*** Opening of Exercise inputs ***
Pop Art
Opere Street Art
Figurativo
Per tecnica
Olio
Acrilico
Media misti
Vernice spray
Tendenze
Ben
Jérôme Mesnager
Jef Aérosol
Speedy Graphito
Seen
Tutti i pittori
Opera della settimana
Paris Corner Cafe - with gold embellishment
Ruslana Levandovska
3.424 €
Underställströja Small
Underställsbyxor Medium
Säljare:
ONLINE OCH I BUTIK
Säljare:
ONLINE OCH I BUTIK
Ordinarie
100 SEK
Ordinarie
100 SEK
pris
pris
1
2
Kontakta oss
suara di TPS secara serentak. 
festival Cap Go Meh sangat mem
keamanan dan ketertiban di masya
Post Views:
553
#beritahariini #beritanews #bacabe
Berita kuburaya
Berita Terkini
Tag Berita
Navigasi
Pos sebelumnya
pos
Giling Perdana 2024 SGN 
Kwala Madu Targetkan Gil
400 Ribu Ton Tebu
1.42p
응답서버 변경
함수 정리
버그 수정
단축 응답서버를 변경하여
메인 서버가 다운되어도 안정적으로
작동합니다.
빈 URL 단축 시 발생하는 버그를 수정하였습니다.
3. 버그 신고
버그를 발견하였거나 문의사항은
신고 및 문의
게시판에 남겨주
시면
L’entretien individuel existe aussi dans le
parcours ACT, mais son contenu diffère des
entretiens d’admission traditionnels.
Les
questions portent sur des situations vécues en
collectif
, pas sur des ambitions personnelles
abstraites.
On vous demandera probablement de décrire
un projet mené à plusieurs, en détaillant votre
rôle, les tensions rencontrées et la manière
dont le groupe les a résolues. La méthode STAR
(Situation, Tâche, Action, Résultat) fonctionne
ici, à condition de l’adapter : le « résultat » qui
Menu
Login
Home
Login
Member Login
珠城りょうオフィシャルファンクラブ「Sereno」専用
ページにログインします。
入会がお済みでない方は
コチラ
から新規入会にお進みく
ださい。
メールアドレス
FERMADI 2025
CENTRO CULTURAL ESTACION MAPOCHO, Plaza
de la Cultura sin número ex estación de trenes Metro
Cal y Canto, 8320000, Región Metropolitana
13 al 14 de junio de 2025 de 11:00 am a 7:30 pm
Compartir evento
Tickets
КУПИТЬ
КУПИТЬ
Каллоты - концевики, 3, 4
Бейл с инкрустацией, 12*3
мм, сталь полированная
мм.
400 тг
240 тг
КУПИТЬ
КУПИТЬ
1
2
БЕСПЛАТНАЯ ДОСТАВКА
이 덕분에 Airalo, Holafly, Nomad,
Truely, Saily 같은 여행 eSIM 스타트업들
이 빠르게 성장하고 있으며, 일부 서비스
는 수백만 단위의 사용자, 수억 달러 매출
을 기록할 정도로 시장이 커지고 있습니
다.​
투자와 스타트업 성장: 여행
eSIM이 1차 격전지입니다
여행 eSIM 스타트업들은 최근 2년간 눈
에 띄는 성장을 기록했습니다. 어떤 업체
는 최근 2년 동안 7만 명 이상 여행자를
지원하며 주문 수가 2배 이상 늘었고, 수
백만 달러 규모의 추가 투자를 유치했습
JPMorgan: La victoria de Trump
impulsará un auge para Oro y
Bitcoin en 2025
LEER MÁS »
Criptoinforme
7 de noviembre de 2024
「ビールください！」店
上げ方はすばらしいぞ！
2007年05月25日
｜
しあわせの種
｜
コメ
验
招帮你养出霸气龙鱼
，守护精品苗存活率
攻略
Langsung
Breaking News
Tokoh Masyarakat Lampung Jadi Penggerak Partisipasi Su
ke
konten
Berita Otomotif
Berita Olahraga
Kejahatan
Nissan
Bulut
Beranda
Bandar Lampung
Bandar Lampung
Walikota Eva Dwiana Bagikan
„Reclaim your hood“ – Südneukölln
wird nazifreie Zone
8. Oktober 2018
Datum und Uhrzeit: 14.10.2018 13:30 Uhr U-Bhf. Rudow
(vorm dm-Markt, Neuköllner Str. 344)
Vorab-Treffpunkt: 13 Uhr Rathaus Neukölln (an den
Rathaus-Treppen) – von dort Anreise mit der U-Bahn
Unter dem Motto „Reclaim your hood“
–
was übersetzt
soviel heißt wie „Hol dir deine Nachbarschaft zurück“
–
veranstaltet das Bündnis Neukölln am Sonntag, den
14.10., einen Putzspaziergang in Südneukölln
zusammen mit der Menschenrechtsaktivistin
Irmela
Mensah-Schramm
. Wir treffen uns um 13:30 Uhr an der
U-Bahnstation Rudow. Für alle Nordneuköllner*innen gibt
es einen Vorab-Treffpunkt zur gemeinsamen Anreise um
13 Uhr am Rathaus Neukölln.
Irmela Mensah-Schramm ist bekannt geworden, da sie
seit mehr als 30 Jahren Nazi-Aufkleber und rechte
*** Close of Exercise inputs ***
## To do
Recast the data as a JSON list of strings, starting at its first line and ending at the line that contains "parcours ACT, mais son contenu diffère des", with both ends included. Use one string per line and leave out blank lines.

## Written answer
[
  "Pop Art",
  "Opere Street Art",
  "Figurativo",
  "Per tecnica",
  "Olio",
  "Acrilico",
  "Media misti",
  "Vernice spray",
  "Tendenze",
  "Ben",
  "Jérôme Mesnager",
  "Jef Aérosol",
  "Speedy Graphito",
  "Seen",
  "Tutti i pittori",
  "Opera della settimana",
  "Paris Corner Cafe - with gold embellishment",
  "Ruslana Levandovska",
  "3.424 €",
  "Underställströja Small",
  "Underställsbyxor Medium",
  "Säljare:",
  "ONLINE OCH I BUTIK",
  "Säljare:",
  "ONLINE OCH I BUTIK",
  "Ordinarie",
  "100 SEK",
  "Ordinarie",
  "100 SEK",
  "pris",
  "pris",
  "1",
  "2",
  "Kontakta oss",
  "suara di TPS secara serentak. ",
  "festival Cap Go Meh sangat mem",
  "keamanan dan ketertiban di masya",
  "Post Views:",
  "553",
  "#beritahariini #beritanews #bacabe",
  "Berita kuburaya",
  "Berita Terkini",
  "Tag Berita",
  "Navigasi",
  "Pos sebelumnya",
  "pos",
  "Giling Perdana 2024 SGN ",
  "Kwala Madu Targetkan Gil",
  "400 Ribu Ton Tebu",
  "1.42p",
  "응답서버 변경",
  "함수 정리",
  "버그 수정",
  "단축 응답서버를 변경하여",
  "메인 서버가 다운되어도 안정적으로",
  "작동합니다.",
  "빈 URL 단축 시 발생하는 버그를 수정하였습니다.",
  "3. 버그 신고",
  "버그를 발견하였거나 문의사항은",
  "신고 및 문의",
  "게시판에 남겨주",
  "시면",
  "L’entretien individuel existe aussi dans le",
  "parcours ACT, mais son contenu diffère des"
]